Throughout his presidency, President Donald Trump seemed to consider himself better suited for a throne than the Oval Office. But judging by his all-hours tweeting, it’s possible the only throne he could find was made of porcelain. So perhaps it's no surprise that after spending four years denying climate change and rolling back environmental protections, one of his last moves as his administration circles the drain is to mandate that showers and dishwashers be allowed to use excessive amounts of water.
Unlike his regulatory rollbacks at the Environmental Protection Agency, where the polluters who helped elect Trump simply handed him a wish list that the former lobbyists he hired to run the government tried to grant, Trump totally owns this anti-environmental move. It is Trump alone who has been obsessed with the allegedly low water flow from showers and toilets.
Last year he told reporters that the administration was "looking very strongly at sinks and showers and other elements of bathrooms" because low flow standards are forcing people to flush "toilets 10 times, 15 times, as opposed to once." He also repeated these claims at campaign rallies in the lead-up to the presidential election.
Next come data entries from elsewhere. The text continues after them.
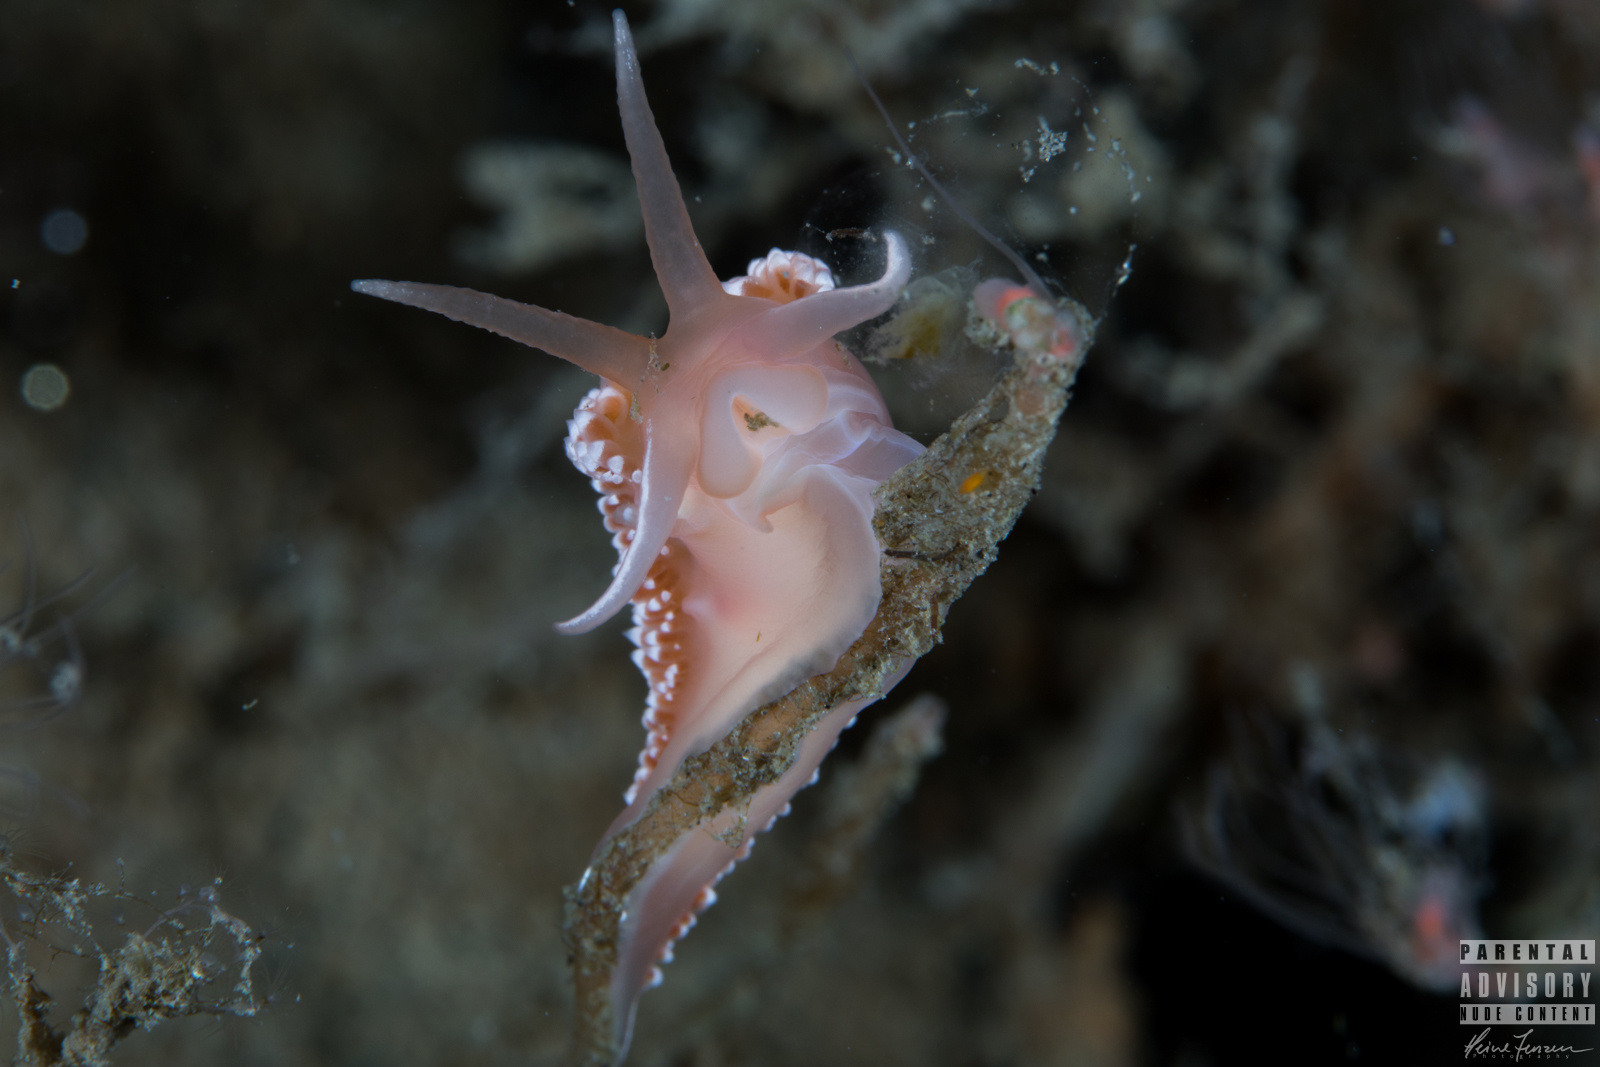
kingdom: Animalia
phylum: Mollusca
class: Gastropoda
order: Nudibranchia
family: Coryphellidae
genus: Coryphella
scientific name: Coryphella verrucosa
Where are these superflushers? I've certainly never had to flush that many times and don't know anyone who has. And let’s face it: If you're flushing a dozen times, you probably need to see your doctor, not your plumber. But then again, Trump has never been bothered much by pesky things like facts and evidence. This is particularly true when it comes to climate change, which Trump spent the past four years alternatively dismissing or worsening, from declaring it a hoax to blaming the worst impacts (e.g., unprecedented California wildfires) on an absence of leaf raking to being the only head of state in the world to pull out of the Paris agreement.
In the year since Trump’s brave defense of frequent flushers, none seem to have come forward with public comments or requests for stronger toilets. And that’s a good thing, since these two latest Trump rule changes probably won't do much to address that issue.
But what the new rules do allow is fancy showerheads that can use more water. In 1992, Congress set the standard of a 2.5-gallon-per-minute maximum flow for showerheads, which today manufacturers are quite used to. Most units sold now already use significantly less water than the limit allows anyway, so it's not like there's a huge demand for more wasteful units. All this new rule does is make it so that a manufacturer could put a bunch of little showerheads (each of which conforms to the 2.5 gpm limit) on one big one.
To be fair, Trump’s rule change will have fans among anti-regulatory libertarians, perhaps the one group that does seem to care deeply about showerheads.
"People do have to run their appliances multiple times because of water efficiency standards," Daniel Savickas, the regulatory policy director for the Koch brothers-founded libertarian group FreedomWorks, told NBC News in January. "I don't think people are flushing their toilets 10 times, but they're definitely reusing dishwashers, flushing multiple times, at least. And that has drawbacks across the economy."
While Savickas must be pleased, the Biden administration will almost certainly undo this change, flushing it down the drain with the rest of Trump's polluting policies. And that means it's unlikely that any manufacturers will be eager to make a multiheaded shower that they'll only be able to sell for a couple months.
Then there's the Department of Energy’s move to create a new class of faster washers and dryers that are allowed to consume more energy than existing ones. It’s a solution looking for a problem. No one's really asking for these appliances, and companies would be taking a big risk producing them on the eve of Biden’s inauguration.
But apparently it made Trump feel good to know that with all the power of the federal government at his disposal, he could make showers wetter. Refusing to be distracted by a climate crisis that has given us apocalyptic wildfires, a devastating hurricane season, a raging pandemic that has taken hundreds of thousands of lives and a massive economic recession, Trump and his Republican enablers have kept their eyes on the prize: luxury, water-wasting showerheads.
The contrast with the incoming Biden administration couldn't be more stark. With an all-star tag team of Gina McCarthy and John Kerry ready to start cleaning up emissions at home and abroad, one can already begin to feel four years of Trumpian climate denial and deregulation begin to wash away — no high-flow showerhead required.
Not all of the damage done by four years of Trump can easily be undone. If nothing else, we’ve lost precious time in the race to limit carbon emissions below dangerous levels. But it’s not too late to avert the worst impacts of climate change. The hard work starts now.